Public sector workers are more highly unionized than private sector ones, so it’s to be expected that they have some more ability to bargain about working conditions during the COVID-19 shutdown. However, public sector unionization isn’t uniform across the US—in many states, public employees labor under Right-to-Work laws, or work in states that don’t allow collective bargaining in the public sector.
North Carolina is one of the Southern states that explicitly ban public sector employers and employees from signing a collective bargaining agreement–some have described it as the last relic of the Jim Crow South. To get a sense of how public workers are protecting themselves, as well as the public, I talked to members and staff from UE Local 150, which represents city workers in five cities in the state, as well as the state university system, and other parts of the state government.
After a Raleigh sanitation worker Adrian Grubbs became the second person in the state to die of the disease, the union pushed for safety precautions and PPE for essential workers around the state—and some cities initially responded proactively. Charlotte, for example, switched their sanitation workers’ schedules to a rotating one, where workers shared shifts by working one week on and one week off—to reduce the number of people in the facilities each morning. However, after complaints from residents that their trash wasn’t being picked up “on time,” the City recently informed the entire sanitation department that they should report for work on Monday, 4/6.
Dominc Harris, the president of the UE chapter at the City of Charlotte said in a phone interview, “Workers should die so they have a clean curb? It’s out for maybe 12 hours. It makes us feel like they are endangering us. It’s not fair, it’s not right.” On Monday morning, public workers around the city will be wearing stickers to show solidarity with the sanitation department.
According to UE Local 150 organizer Dante Strobino, the union has launched several petitions supporting workers in both the state university system and in various cities, including this one that supports the Charlotte workers. “We wanted petitions that people could circulate through their cell phones, so they didn’t have to have physical contact, or pass around paper and pens (which could spread disease),” Strobino told me. “It’s attracted a bunch of interest from workers who weren’t previously active with the union.
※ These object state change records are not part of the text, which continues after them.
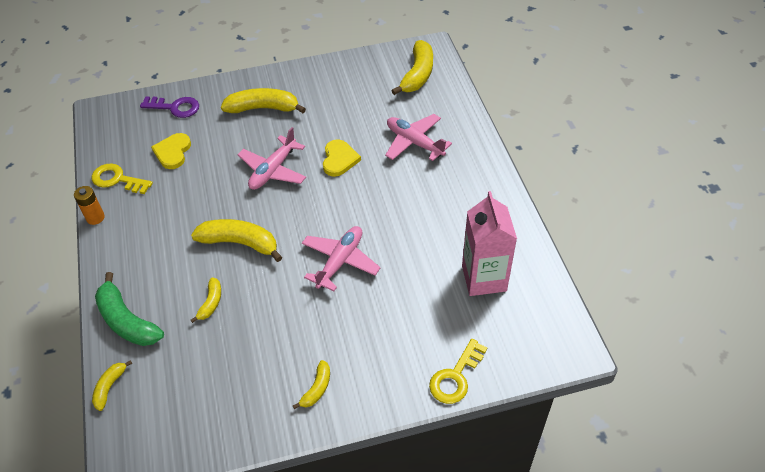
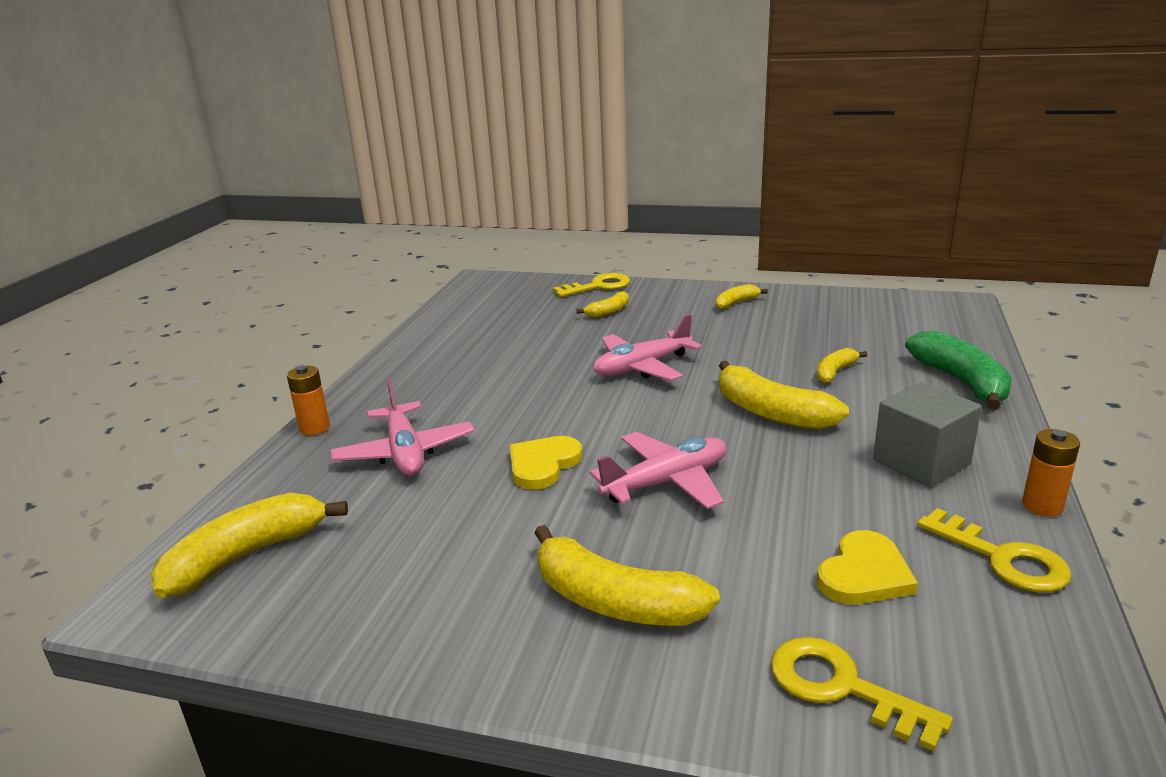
camera: 150 degrees left, 25 degrees down
(110, 387) = (980, 342): yellow banana -> yellow banana (608, 311)
(151, 229) = (921, 462): none -> grey cube
(175, 107) = (841, 687): purple key -> yellow key
(479, 140) = (314, 428): none -> orange battery
(484, 278) = (497, 324): pink carton -> none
We had 500 university workers sign a petition to UNC and the governor, before it went out to the public.”
While most students have left the university in order to minimize the spread of disease, UNC has let around 600 students who had no where else to go (mostly international students and students who have dysfunctional family relationships or no other place to go) shelter in place on campus. That means that the kitchens are still open, and housekeepers are still expected to report to work. However, those workers who have small children are finding themselves torn, as many of the daycare centers and schools that watch their children while they’re at work in normal times have closed.
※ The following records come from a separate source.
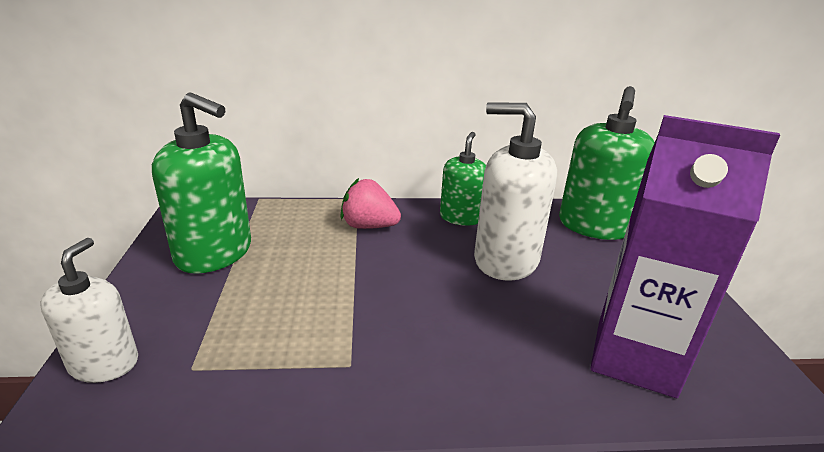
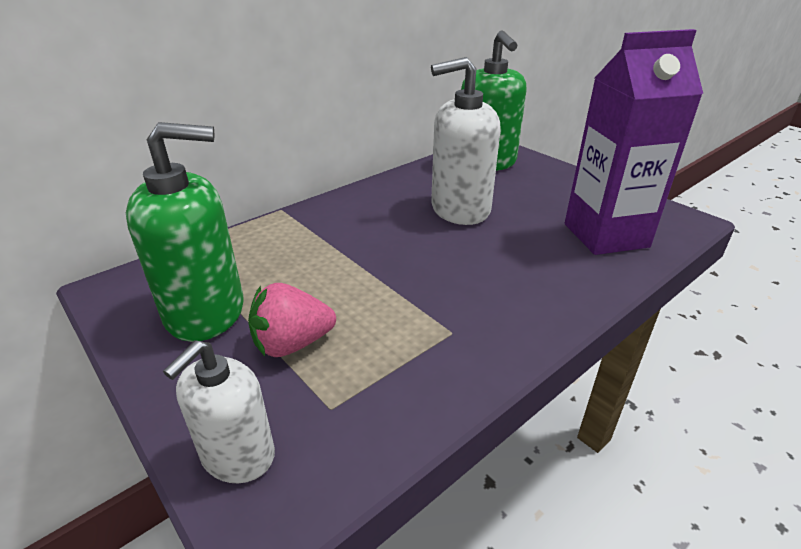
camera: 35 degrees left, 5 degrees up
(104, 363) = (238, 455): white soap dispenser -> white soap dispenser turned 120 degrees counterclockwise
(369, 226) = (323, 227): pink strawberry -> pink strawberry (292, 344)
(461, 217) = (388, 191): green soap dispenser -> none

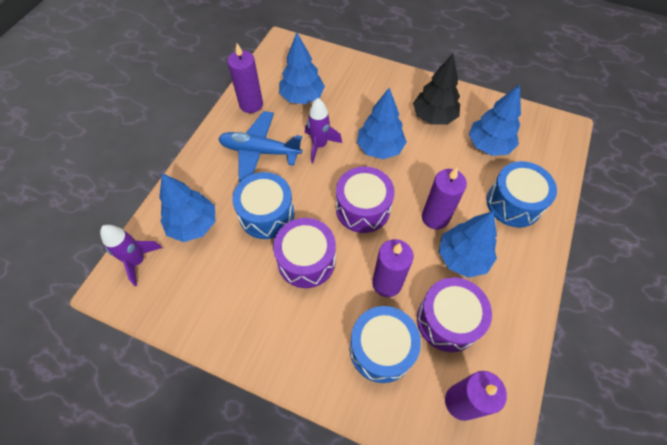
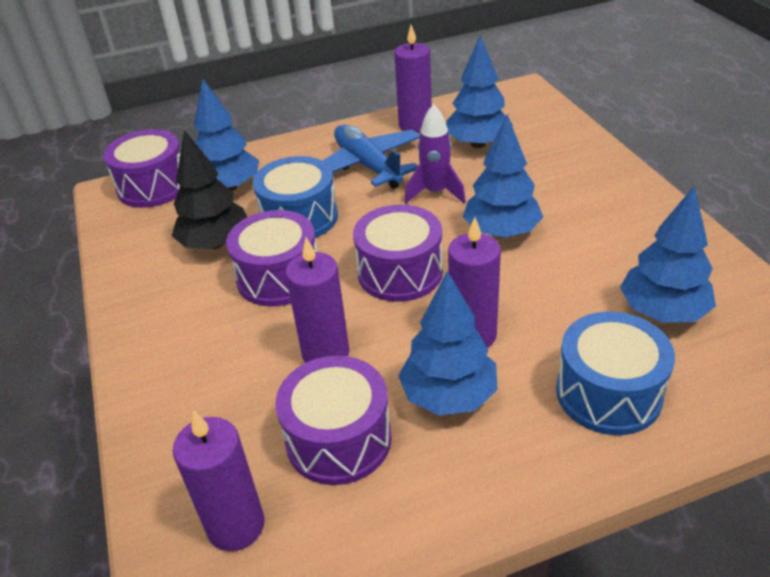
camera: 50 degrees right, 20 degrees down
(138, 261) = (153, 186): purple rocket -> purple drum
(381, 349) = (233, 404): blue drum -> none
(434, 117) = (621, 240): black tree -> black tree (215, 243)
Greisa Vazquez, a housekeeper who works for the state Department of Health & Human Services at Central Regional Hospital, told me that she’s been at home since the daycare that her three-year-old attends was closed. “I went to HR weeks ago to ask them about the plan for those of us who have kids—and they didn’t have one. Other workers have family members taking care of their children, but my family all live in Puerto Rico, so I don’t have anyone here. My paid time has already been used up. I’m stressed because I can lose my job while I’m waiting for them to figure it out. I just moved into a new apartment, and I’m going to lose it if I can’t pay my rent.”
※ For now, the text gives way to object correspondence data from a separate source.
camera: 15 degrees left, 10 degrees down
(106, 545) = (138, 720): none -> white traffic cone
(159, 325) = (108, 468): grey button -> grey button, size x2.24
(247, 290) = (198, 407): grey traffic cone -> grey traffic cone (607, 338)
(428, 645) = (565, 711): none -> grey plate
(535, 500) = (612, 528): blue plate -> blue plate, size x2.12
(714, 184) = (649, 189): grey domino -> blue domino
Strobino told me that the state’s mental health workers, generally, have not been getting hazard pay, even though the hospitals are still accepting in-patient admissions, making it hard to practice physical distancing. “They’re supposed to pay time and half during health emergencies—and they’re not even doing that. They’re not handing out enough personal protective equipment, for instance, not everyone is given an N95 mask yet. The Department is sending home instructions on how to sew your own mask. Some units are taking hand sanitizer off the floors to save it til there is a case—but the (mostly white) nurses get to use it, while the (mostly Black and Brown) blue-collar staff are denied access.”
The union has recently worked with other movement groups to launch a new coalition: North Carolina United for Survival and Beyond, and is putting pressure on the state legislature to convene a special session to spend about $3.2 billion in Rainy Day & other funds, to address immediate and long-term needs related to the crisis presented by income and social inequality, as well as those directly created by the virus.